- _Extrait fourni_
- - - - -

1833, affaire de Lèves : quel épilogue ?

Le premier épisode de cette histoire raconte comment et pourquoi l’évêque de Chartres a jeté l’interdit sur le curé de Lèves, Ledru. Refusant de courber l’échine, l’abbé Ledru, soutenu par ses paroissiens, s’était alors affilié à une Église schismatique. Les ponts rompus, la tension monta tout l’hiver. Après une première échauffourée le 12 mars 1833, une véritable émeute éclate le 28 avril avec barricades à Lèves et sac de l’évêché.  Elle a fait l’objet du second épisode. Voici le troisième et dernier….

Accusés et accusées au tribunal 

Restait à sanctionner les coupables, journaliers, vignerons ou artisans originaires de Lèves mais surtout de Chartres et des communes proches[1]. Cinquante personnes furent arrêtées et jugées, des hommes au surnom ronflant – Chat Blanc, Bombance, Beauventre, Saint-Afrique ou Le Pape – ,mais aussi des femmes, celles qui notamment avaient outragé l’adjoint de Lèves et l’abbé Dallier. Douze inculpés furent traduits devant le tribunal correctionnel et le restant fut déféré devant la cour d’assises au début du mois de juillet 1833.

Félicité Royer, femme Macé, journalière et Jeannette Aiglehoux, femme Roby dite « Carnaval », jardinière, toutes deux de Lèves et Louis Bezard, dit Citro, journalier demeurant à Chartres et membre de la bande des « diamans ». Archives départementales d’Eure-et-Loir, 2 U 2 223.

La plupart des journaux – Le Temps, Le Bonhomme Richard ou le Nouvelliste – réclamait des mesures exemplaires contre les membres de la « secte ».

Quelles sanctions ?

La balance de Thémis pencha vers la clémence. La cour d’assises acquitta tous les accusés à l’exception de Laurent Sébastien, 18 ans, dit « Louloup », qui avait par trop injurié le chef de bataillon de la garde nationale alors qu’il était « pris de boisson ».

Louis Bezard dit Louloup est « accusé d’avoir, à l’évêché, outragé par paroles, gestes… un chef de bataillon de la garde nationale de Chartres ». Archives départementales d’Eure-et-Loir, 2 U 2 223.

- - - - -

- _Consignes_
[1] Relevez tous les journaux nommés dans l'extrait sur l'affaire de Lèves.
[2] Répondez à ces questions sur l'extrait sur l'affaire de Lèves :
(a) À quelle date éclata la véritable émeute ?
(b) Combien d'inculpés furent traduits devant le tribunal correctionnel ?
(c) Quel âge avait le seul accusé que la cour d'assises n'acquitta pas ?
[3] Écrivez la suite de l'extrait sur l'affaire de Lèves, s'il vous plaît, à partir de sa dernière phrase.

- _Données fournies_
- - - - -

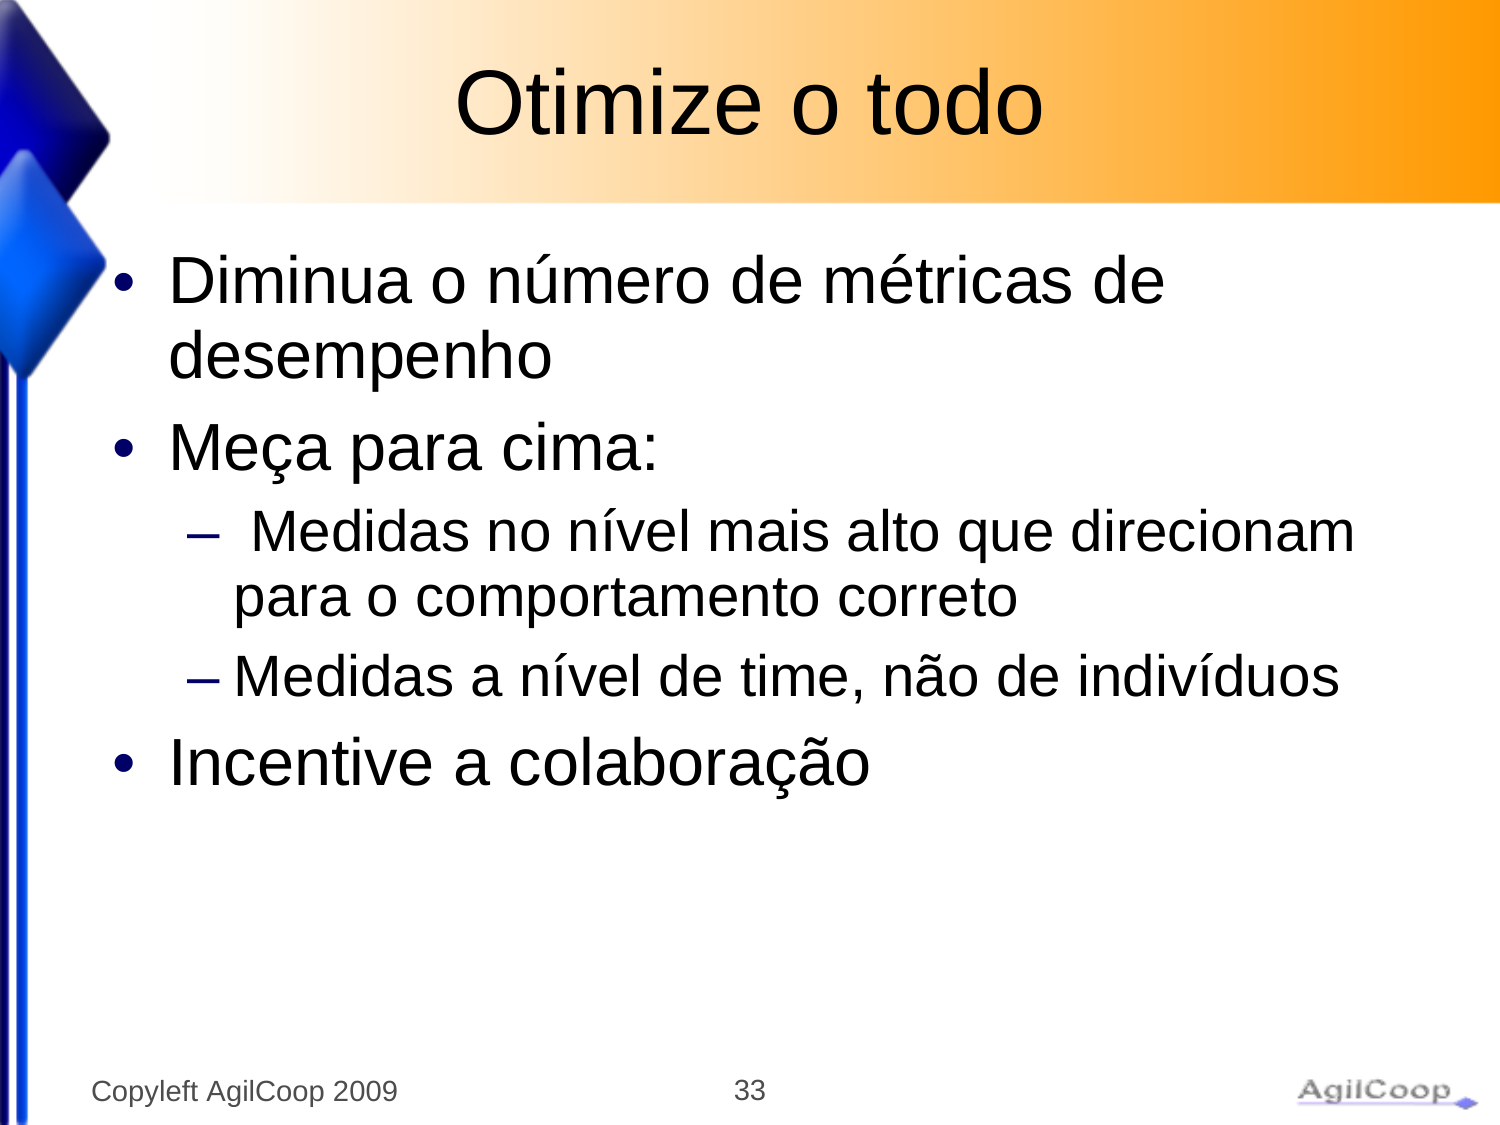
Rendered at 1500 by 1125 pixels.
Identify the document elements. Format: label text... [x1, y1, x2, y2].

- - - - -

- _Réponses_
[1] Le Temps, Le Bonhomme Richard, le Nouvelliste

[2]
(a) Le 28 avril 1833.
(b) Douze.
(c) 18 ans.

[3]
Quant aux autres accusés, ils nièrent avoir lancé des pierres et pillé l’évêché. Doublet, l’avocat de la défense en fit presque de bons garçons. Dans son envolée oratoire, il précéda même Victor Hugo :  » Ce sont des hommes du peuple, des misérables », ajoutant pour excuser leur emportement :  » Ce sont des hommes d’action et parfois des hommes de cœur ». Certes prompts à jouer des poings, mais de la trempe de ceux qui avaient fait la « Révolution de juillet 1830 », releva finement l’avocat. Clin d’œil  à l’intention des jurés, majoritairement issus des rangs de la bourgeoisie, favorable aux réformes libérales de Louis-Philippe.

émeutes à Lèves, 1833

Extrait de la plaidoirie de l’avocat Doublet. Le Glaneur, 11 juillet 1833. Avant Hugo, il défend des « misérables ».

Après l’émeute, l’apaisement

Le procès de juillet s’inscrivait dans un contexte nouveau. Depuis le 28 avril, les esprits s’étaient apaisés. Lèves était sous le contrôle de la troupe, nourrie et logée par les ménages. De quoi calmer les ardeurs rebelles.  Par voie d’affiches le 4 mai, le préfet de Rigny appelait « les habitans de Lèves » à se défier des « faux amis » et à revenir aux fondamentaux : « Rester fidèles à la loi, à l’ordre… le plus sûr moyen de garder nos libertés ». Delessert, son successeur, mena une politique de conciliation, assura au ministre de la Justice que l’abbé Ledru n’était pas « méchant » et conclut ainsi son rapport : « Cette affaire de Lèves dort tranquillement[2] ».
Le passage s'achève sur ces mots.